Best for: Increasing productivity while managing to do checklists and notes
Toodledo is more than just a checklist app for Android and iOS – it increases productivity by learning your habits over time. In addition to deadlines, priorities, assignments, and categorization for tasks, Toodledo allows you to store tons of notes and outlines about your business ideas or projects in progress.
Add goals to your tasks, and Toodledo will alert you when you’re off track with pop-up alarms and reminders. Its “Hotlist” will take priorities into account and let you know what needs your attention the most.
Pricing: Free; Business Class is $9.99/user/month; Enterprise is $20.83/user/month
Best for: Visual learners who need more than basic task management
Trello is awesome. I’m biased because I use it almost daily. It’s a visual way of looking at which tasks are in progress (or complete). Instead of being list-based, Trello uses boards (akin to projects), lists, and cards (akin to tasks). Each card is placed in one of a board’s lists, which you can categorize however you want.

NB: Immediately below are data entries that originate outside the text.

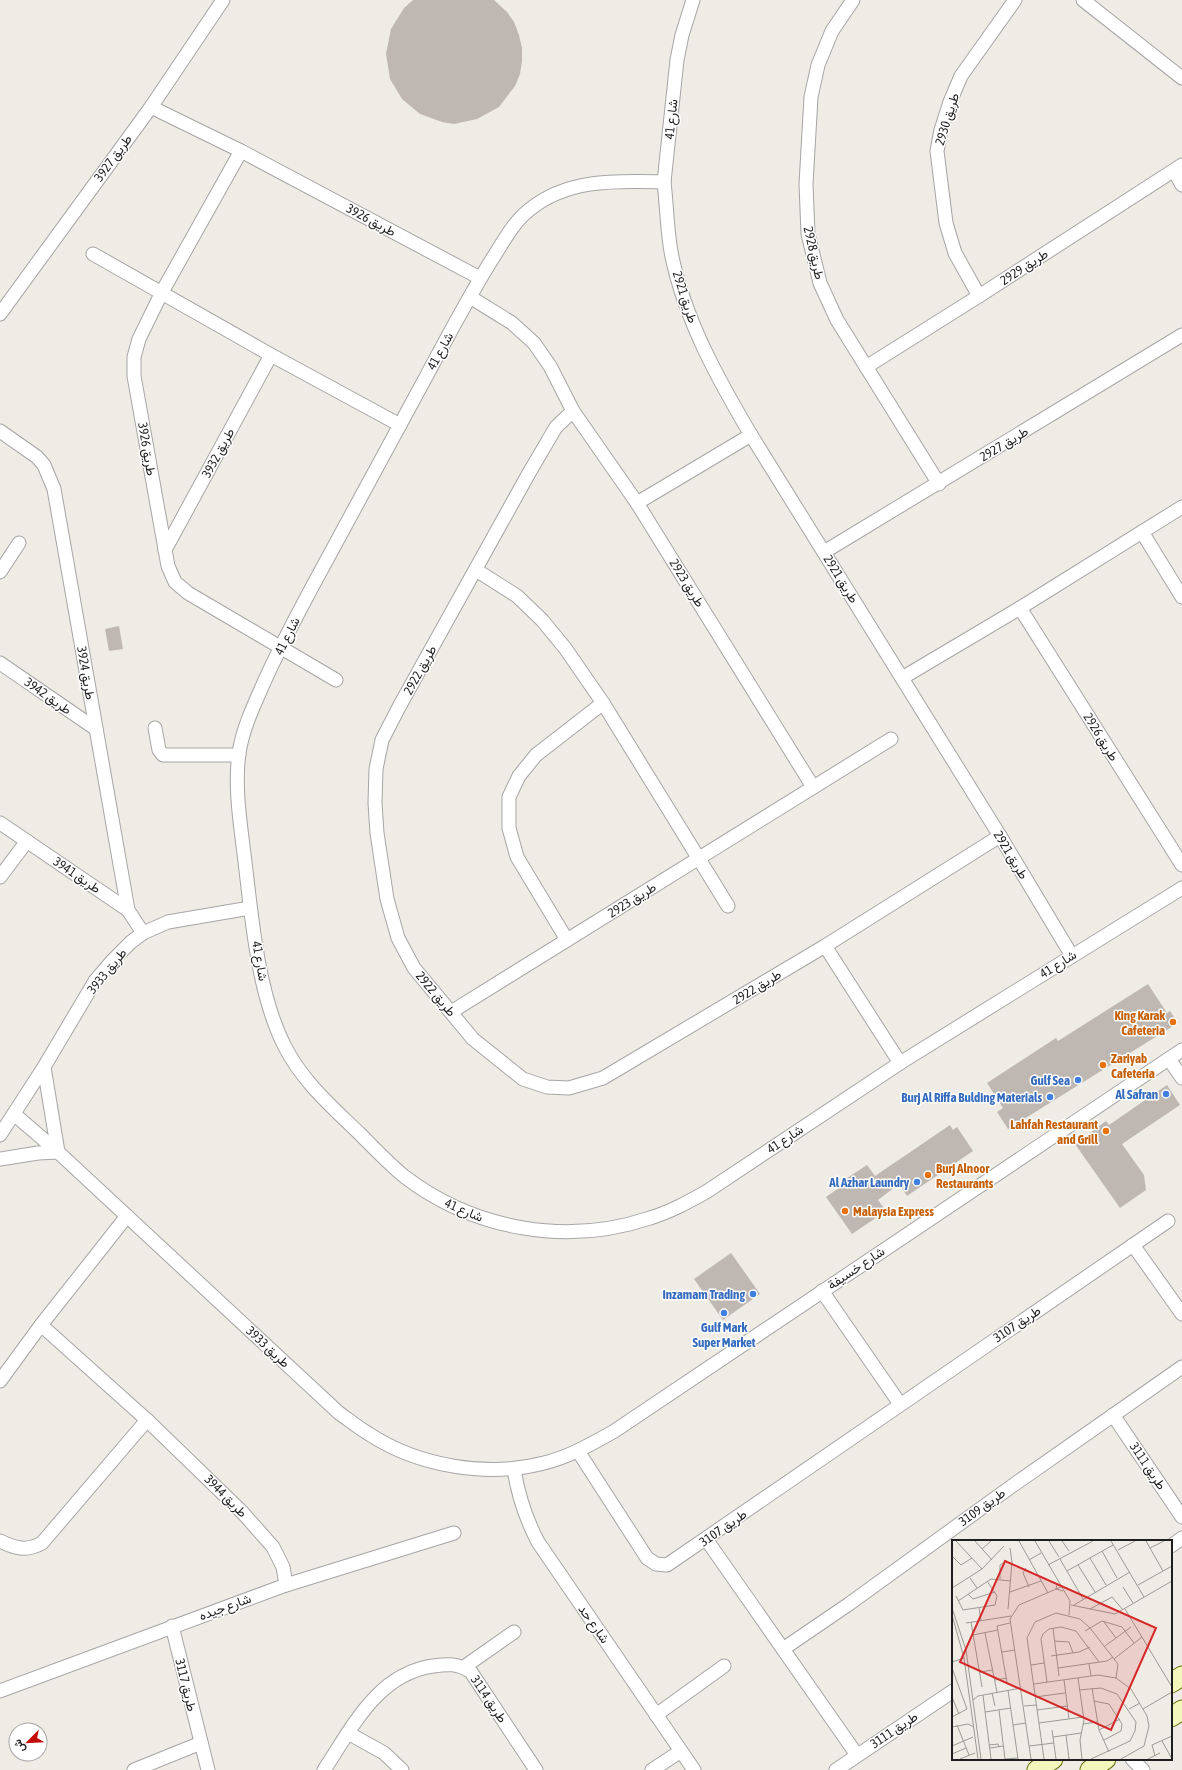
<svg xmlns="http://www.w3.org/2000/svg" width="1182" height="1770" font-family="'Asap Condensed',Vazirmatn,sans-serif">
<style>
.building{fill:#bfb8b2}
.lines{fill:none;stroke-linecap:round;stroke-linejoin:round}
.minor-casing{stroke:#a5a5a5;stroke-width:15}
.secondary-casing{stroke:#64710a;stroke-width:21}
.minor{stroke:#fff;stroke-width:13}
.secondary{stroke:#f2f7bb;stroke-width:19}
.food-dot{fill:#e8710a;stroke:#fff;stroke-width:1.5}
.shop-dot{fill:#3f7fe0;stroke:#fff;stroke-width:1.5}
.labels{text-anchor:middle;dominant-baseline:central;stroke-width:3;stroke-linejoin:round;paint-order:stroke}
.street-label{font-size:13px;fill:#1e1e1e;stroke:#fff}
.food-label{font-size:13px;font-weight:bold;fill:#c56008;stroke:#fff;text-anchor:start}
.shop-label{font-size:13px;font-weight:bold;fill:#366cbe;stroke:#fff;text-anchor:end}
.inset-road{fill:none;stroke:#9b9a95;stroke-width:1}
.view{fill:#d62828;fill-opacity:0.15;stroke:#d62828;stroke-width:2}
.inset-edge{fill:none;stroke:#1e1e1e;stroke-width:2}
</style>
<rect width="100%" height="100%" fill="#efece5"/>
<g class="building">
<path d="M413,0H494L507,12L514,22L519,35L522,48V61L520,74L515,86L499,107L477,119L454,124L442,122L420,114L402,99L390,79L386,54L391,29L404,8Z"/>
<path d="M119,626L123,649L109,651L105,629Z"/>
<path d="M1148,984L1167,1013L1170,1011L1178,1023L1008,1129L997,1112L1003,1108L987,1083L1056,1038L1058,1041Z"/>
<path d="M1167,1085L1180,1105L1122,1144L1144,1175L1146,1190L1120,1208L1075,1144L1106,1121L1109,1125Z"/>
<path d="M950,1125L953,1130L957,1127L973,1151L907,1196L899,1184L878,1200L886,1211L852,1234L826,1197L846,1183L844,1180L867,1165L875,1176Z"/>
<path d="M731,1253L760,1294L723,1320L694,1279Z"/>
</g>
<g class="lines">
<g class="minor-casing">
<g id="minor">
<path d="M693,0L682,35L677,60L664,182C617,181 568,178 529,210C515,221 506,237 496,253C471,292 449,334 427,375C388,446 350,518 311,589C295,619 279,649 265,680C255,703 243,727 239,753C234,789 241,827 245,862C252,920 258,993 284,1045C302,1081 331,1106 360,1134C374,1148 389,1164 405,1177C475,1230 567,1246 650,1218C670,1212 688,1202 706,1192L900,1063L1182,888"/>
<path d="M853,0L832,31L818,65L811,97L806,184L808,234L820,283L837,320L939,484"/>
<path d="M1083,0L1182,78"/>
<path d="M151,107L241,151L480,278"/>
<path d="M241,151L162,292L139,339L134,357V376L168,566L175,582L188,593L336,680"/>
<path d="M1174,171L1182,185"/>
<path d="M664,182C667,207 667,233 672,257C686,322 718,379 751,435L1000,836L1072,956"/>
<path d="M93,254L271,355L400,425"/>
<path d="M979,296L955,253L946,223L937,151L941,130L950,102L961,76L1015,0"/>
<path d="M470,297L512,323L534,343L550,366L573,411L637,503L813,787"/>
<path d="M0,314L151,107L223,0"/>
<path d="M866,367L979,296L1182,165"/>
<path d="M573,411L556,427L529,473L399,707L382,740L376,769L375,803L377,833L387,899L398,938L414,968L473,1039L523,1079L547,1087L569,1088L603,1078L825,946L1000,836"/>
<path d="M0,431L37,457L44,465L54,489L128,910L143,933"/>
<path d="M637,503L751,435"/>
<path d="M1142,532L1182,597"/>
<path d="M165,550L271,355"/>
<path d="M824,552L1182,335"/>
<path d="M476,570L517,596L542,620L565,648L603,703L728,906"/>
<path d="M0,572L19,543"/>
<path d="M1020,608L1182,865"/>
<path d="M0,663L96,729"/>
<path d="M902,678L1020,608L1182,507"/>
<path d="M155,728L159,750L163,755H239"/>
<path d="M0,823L128,910"/>
<path d="M0,877L27,841"/>
<path d="M567,940L517,857L509,828V797L519,776L536,755L603,703"/>
<path d="M825,946L900,1063"/>
<path d="M451,1012L891,739"/>
<path d="M1169,1059L1182,1078"/>
<path d="M14,1114L58,1152L339,1413C349,1420 359,1428 369,1434C418,1466 487,1478 544,1463C569,1457 591,1444 613,1432L1182,1050"/>
<path d="M0,1135L44,1067L95,981L113,960L131,942L143,933L168,922L250,908"/>
<path d="M0,1159L38,1153L58,1152L44,1067"/>
<path d="M1133,1245L1182,1314"/>
<path d="M822,1291L900,1404"/>
<path d="M41,1325L147,1420L243,1513L273,1547L283,1567L286,1585"/>
<path d="M0,1381L41,1325L127,1216"/>
<path d="M1113,1415L1182,1517"/>
<path d="M578,1451L647,1558L656,1564L667,1565L1168,1221"/>
<path d="M514,1469C518,1495 526,1519 538,1542L694,1770"/>
<path d="M706,1539L857,1755"/>
<path d="M0,1541C15,1548 26,1552 42,1543L147,1420"/>
<path d="M1171,1546L1182,1538"/>
<path d="M172,1626L208,1770"/>
<path d="M783,1649L849,1604L1012,1486L1182,1367"/>
<path d="M464,1667L514,1632"/>
<path d="M0,1691L286,1585L454,1533"/>
<path d="M656,1715L724,1666"/>
<path d="M348,1733L384,1753L402,1770"/>
<path d="M1132,1759L1143,1770"/>
<path d="M134,1770L201,1743"/>
<path d="M324,1770C352,1728 377,1674 433,1666C448,1664 458,1663 471,1672L536,1770"/>
<path d="M652,1770L681,1751"/>
<path d="M836,1770L953,1691"/>
</g>
</g>
<g class="secondary-casing">
<g id="secondary">
<path d="M1171,1683L1182,1676"/>
<path d="M1171,1717L1182,1710"/>
<path d="M1037,1770L1053,1759"/>
<path d="M1090,1770L1106,1759"/>
</g>
</g>
<use href="#minor" class="minor"/>
<use href="#secondary" class="secondary"/>
</g>
<g class="food-dot">
<circle cx="1173" cy="1022" r="4"/>
<circle cx="1103" cy="1065" r="4"/>
<circle cx="1106" cy="1131" r="4"/>
<circle cx="928" cy="1175" r="4"/>
<circle cx="845" cy="1211" r="4"/>
</g>
<g class="shop-dot">
<circle cx="1078" cy="1080" r="4"/>
<circle cx="1166" cy="1094" r="4"/>
<circle cx="1050" cy="1097" r="4"/>
<circle cx="917" cy="1182" r="4"/>
<circle cx="753" cy="1294" r="4"/>
<circle cx="724" cy="1313" r="4"/>
</g>
<g class="labels">
<g class="street-label">
<text transform="translate(671 119) rotate(-84)">شارع 41</text>
<text transform="translate(947 119) rotate(-73)">طريق 2930</text>
<text transform="translate(113 158) rotate(-54)">طريق 3927</text>
<text transform="translate(371 220) rotate(28)">طريق 3926</text>
<text transform="translate(814 253) rotate(77)">طريق 2928</text>
<text transform="translate(1024 267) rotate(-33)">طريق 2929</text>
<text transform="translate(685 297) rotate(72)">طريق 2921</text>
<text transform="translate(440 351) rotate(-61)">شارع 41</text>
<text transform="translate(1004 444) rotate(-31)">طريق 2927</text>
<text transform="translate(147 449) rotate(80)">طريق 3926</text>
<text transform="translate(218 453) rotate(-62)">طريق 3932</text>
<text transform="translate(841 579) rotate(58)">طريق 2921</text>
<text transform="translate(687 583) rotate(58)">طريق 2923</text>
<text transform="translate(287 636) rotate(-63)">شارع 41</text>
<text transform="translate(420 670) rotate(-61)">طريق 2922</text>
<text transform="translate(86 673) rotate(80)">طريق 3924</text>
<text transform="translate(48 696) rotate(35)">طريق 3942</text>
<text transform="translate(1101 737) rotate(58)">طريق 2926</text>
<text transform="translate(1011 855) rotate(59)">طريق 2921</text>
<text transform="translate(77 875) rotate(34)">طريق 3941</text>
<text transform="translate(632 900) rotate(-32)">طريق 2923</text>
<text transform="translate(260 961) rotate(80)">شارع 41</text>
<text transform="translate(1058 964) rotate(-32)">شارع 41</text>
<text transform="translate(107 971) rotate(-51)">طريق 3933</text>
<text transform="translate(757 987) rotate(-31)">طريق 2922</text>
<text transform="translate(436 994) rotate(50)">طريق 2922</text>
<text transform="translate(785 1139) rotate(-34)">شارع 41</text>
<text transform="translate(464 1210) rotate(23)">شارع 41</text>
<text transform="translate(856 1268) rotate(-34)">شارع خسيفة</text>
<text transform="translate(1017 1324) rotate(-34)">طريق 3107</text>
<text transform="translate(268 1347) rotate(43)">طريق 3933</text>
<text transform="translate(1148 1466) rotate(56)">طريق 3111</text>
<text transform="translate(226 1496) rotate(45)">طريق 3944</text>
<text transform="translate(982 1507) rotate(-36)">طريق 3109</text>
<text transform="translate(723 1528) rotate(-35)">طريق 3107</text>
<text transform="translate(225 1607) rotate(-20)">شارع جيده</text>
<text transform="translate(594 1624) rotate(55)">شارع حد</text>
<text transform="translate(186 1685) rotate(76)">طريق 3117</text>
<text transform="translate(489 1699) rotate(56)">طريق 3114</text>
<text transform="translate(894 1730) rotate(-34)">طريق 3111</text>
</g>
<g class="food-label">
<text x="1165" y="1015" text-anchor="end">King Karak<tspan x="1165" dy="15">Cafeteria</tspan></text>
<text x="1111" y="1058">Zariyab<tspan x="1111" dy="15">Cafeteria</tspan></text>
<text x="1098" y="1124" text-anchor="end">Lahfah Restaurant<tspan x="1098" dy="15">and Grill</tspan></text>
<text x="936" y="1168">Burj Alnoor<tspan x="936" dy="15">Restaurants</tspan></text>
<text x="853" y="1211">Malaysia Express</text>
</g>
<g class="shop-label">
<text x="1070" y="1080">Gulf Sea</text>
<text x="1158" y="1094">Al Safran</text>
<text x="1042" y="1097">Burj Al Riffa Bulding Materials</text>
<text x="909" y="1182">Al Azhar Laundry</text>
<text x="745" y="1294">Inzamam Trading</text>
<text x="724" y="1327" text-anchor="middle">Gulf Mark<tspan x="724" dy="15">Super Market</tspan></text>
</g>
</g>
<g transform="translate(952 1540)">
<rect width="220" height="220" fill="#efece5"/>
<path class="inset-road" d="M4,1L30,29M23,1L40,20M67,1L96,53M83,1L118,61L117,75M97,1L107,17M110,1L117,11M159,1L192,57M194,1L211,31M198,8L212,1M30,9L39,1M166,10L183,1M150,11L165,38M0,16L9,25L20,18M138,18L154,45M108,19L131,59M77,20L89,13M96,25L141,1M126,25L143,52M74,28L71,33L77,47M115,31L161,5M18,38L25,48M48,39V25L51,23M105,43L104,49L111,51M186,45L220,26M171,47L181,63M0,48L30,29L52,6M58,52L89,41M16,54L21,59L43,52M4,56L11,70L43,65L45,56L35,41M6,61L39,39L59,41M119,65L163,74L220,41M122,65L178,32M0,68L14,110L29,219M27,68L29,80M56,69L60,22L58,8M138,69L160,57L171,70M173,69L220,147M0,75L12,118L26,219M19,82L30,147M152,82L164,98M14,83L59,76M101,88L107,136M133,91L150,81L170,87L182,103M33,93L45,152M21,95L46,90M102,101L117,102L121,113M153,106L179,87M50,112L63,110M99,116L127,112L138,107M162,119L190,97M0,122L12,118M137,124L139,136M79,125L92,123M0,128L15,169L0,177M106,128L155,121L161,117M28,132L41,130M126,138L132,180L128,200L130,219M43,140L55,138M112,140L117,179M55,142L45,86L58,83M95,142L89,99L91,94L97,89L109,87L124,91L147,122M82,144L146,135L164,138M140,148L147,190L157,212M56,150L66,219M127,150L149,148L165,154L184,182L183,191L178,201L139,219M40,153L43,166M31,155L39,219M0,157L7,174M83,157L113,153M21,160L26,156L69,148M142,161L157,164L170,184L169,191L152,200M72,166L85,165M177,169L188,163M191,169L220,152M47,170L53,219M85,170L115,166M33,172L59,168M87,183L131,177M131,184L145,182M5,185L17,215M61,185L74,183M0,187L16,184L22,187M100,190L104,219M147,190L168,179M114,195L117,219M101,197L129,193M210,201L220,219M37,205L46,204L47,207M0,206L21,197M77,206L102,203M38,208L51,206M0,214L14,208M203,216L200,205L220,196M8,219L23,213M53,219L66,218M79,219L58,79L67,65L109,47M92,219L75,98L83,82L104,73L128,79L138,88L166,124L164,138L179,149L195,176L197,186L192,206L169,219M196,219L208,213"/>
<path class="view" d="M53,21L204,88L159,190L8,122Z"/>
<rect width="220" height="220" class="inset-edge"/>
</g>
<g transform="translate(28 1742) rotate(246)"><circle r="19" fill="#ffffff" stroke="#a5a5a5"/>
<path d="M0-3L7 15L0 10L-7 15Z" fill="#c40d09"/>
<text y="-6" font-size="11" font-weight="bold" text-anchor="middle" fill="#1e1e1e">ش</text>
</g>
</svg>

The problem with Trello is that it wasn’t designed as a to do list app – all of its features can be cumbersome if you need something simple. But if you need to add attachments, descriptions, assignees, users, deadlines, subtasks, labels, and more, Trello could be your answer.
Pricing: $4.99/month; one-time payment of $159.99 for lifetime access
Best for: When you set lofty, long-term goals that you need to track progress towards over time
WeDo is one of the best list apps for Android and iOS geared toward instilling good habits. With the app, you’ll set short- and long-term goals, against which WeDo will track your progress and let you know if your daily habits are helping you get to where you want to be. It really focuses on taking the bigger picture and turning it into smaller, more digestible tasks, so you’re constantly moving forward.
As with most, you can create deadlines, subtasks, reminders, notes, attachments, checklists, and folders.
The best task manager really depends on what you need and how much you’re willing to spend to get it. In some cases, you can combine task management with other business operations, like project management or digital asset management. Other times, a simple checklist for yourself is all you need. Regardless, there’s bound to be an option here to hold you more accountable and keep you on task towards your larger business goals.